## WHAT THIS TASK INVOLVES:
In the entries below, the lines from the one with "komfortablen Arbeitsplatz." through the one with "Aufenthalte" are to be copied exactly; both ends count.

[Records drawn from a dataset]

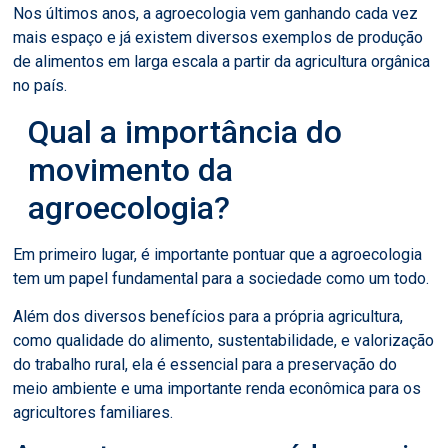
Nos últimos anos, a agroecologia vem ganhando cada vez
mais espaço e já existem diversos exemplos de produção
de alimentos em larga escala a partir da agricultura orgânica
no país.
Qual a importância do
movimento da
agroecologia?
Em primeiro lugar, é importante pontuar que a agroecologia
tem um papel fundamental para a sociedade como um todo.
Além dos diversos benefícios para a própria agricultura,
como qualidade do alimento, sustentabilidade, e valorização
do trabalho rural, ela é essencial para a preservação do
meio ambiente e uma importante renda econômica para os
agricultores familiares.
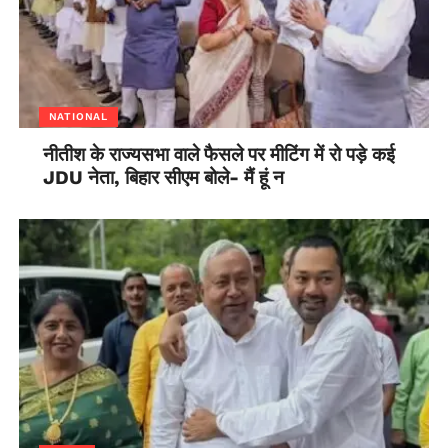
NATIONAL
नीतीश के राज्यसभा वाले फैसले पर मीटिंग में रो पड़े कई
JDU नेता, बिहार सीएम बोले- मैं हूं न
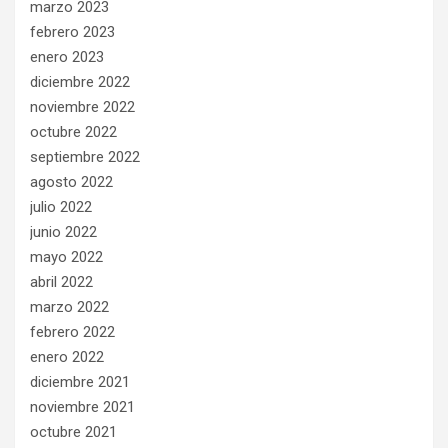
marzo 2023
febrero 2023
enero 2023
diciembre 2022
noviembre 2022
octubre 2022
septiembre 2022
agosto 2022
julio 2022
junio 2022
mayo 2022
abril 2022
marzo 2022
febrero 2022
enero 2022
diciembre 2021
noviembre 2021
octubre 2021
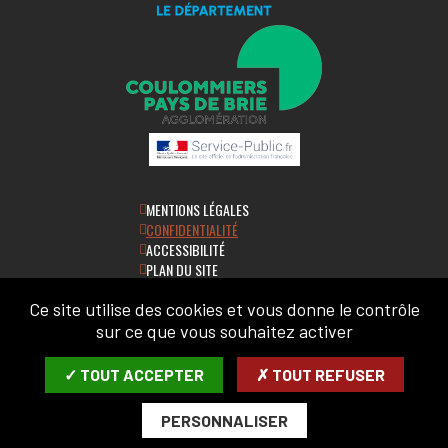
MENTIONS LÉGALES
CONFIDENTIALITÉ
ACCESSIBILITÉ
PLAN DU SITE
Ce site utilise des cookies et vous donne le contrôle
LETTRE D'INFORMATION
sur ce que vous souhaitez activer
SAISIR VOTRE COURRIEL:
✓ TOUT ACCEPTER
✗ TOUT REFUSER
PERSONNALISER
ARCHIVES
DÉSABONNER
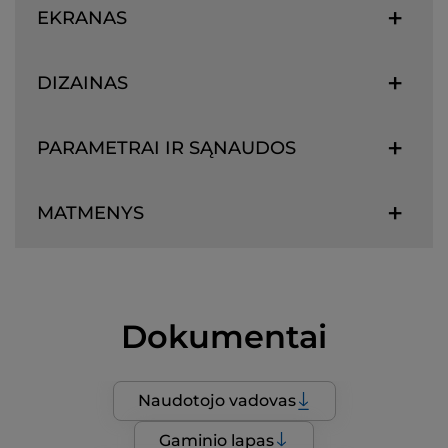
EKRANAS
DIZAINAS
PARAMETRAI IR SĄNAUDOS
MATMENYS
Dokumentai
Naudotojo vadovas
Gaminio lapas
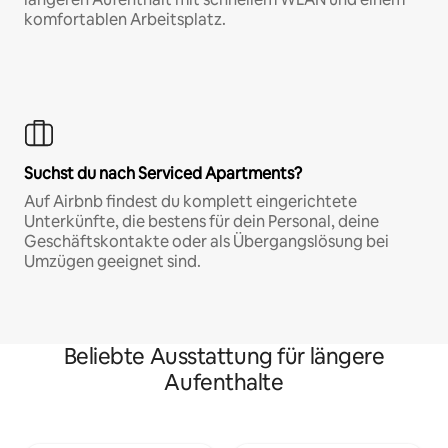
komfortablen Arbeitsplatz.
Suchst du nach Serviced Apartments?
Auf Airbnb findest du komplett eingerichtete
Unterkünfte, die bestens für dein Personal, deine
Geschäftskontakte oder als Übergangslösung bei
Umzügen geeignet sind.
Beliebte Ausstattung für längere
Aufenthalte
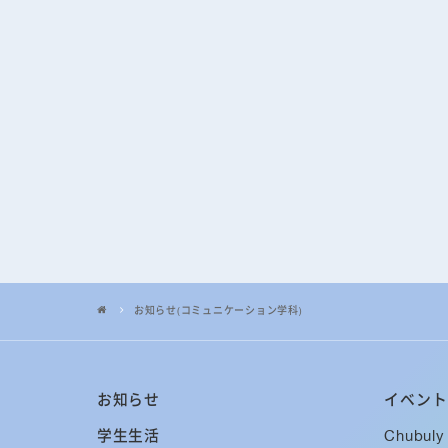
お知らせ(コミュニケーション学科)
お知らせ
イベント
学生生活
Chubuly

## WRITTEN SOLUTION:
komfortablen Arbeitsplatz.
Suchst du nach Serviced Apartments?
Auf Airbnb findest du komplett eingerichtete
Unterkünfte, die bestens für dein Personal, deine
Geschäftskontakte oder als Übergangslösung bei
Umzügen geeignet sind.
Beliebte Ausstattung für längere
Aufenthalte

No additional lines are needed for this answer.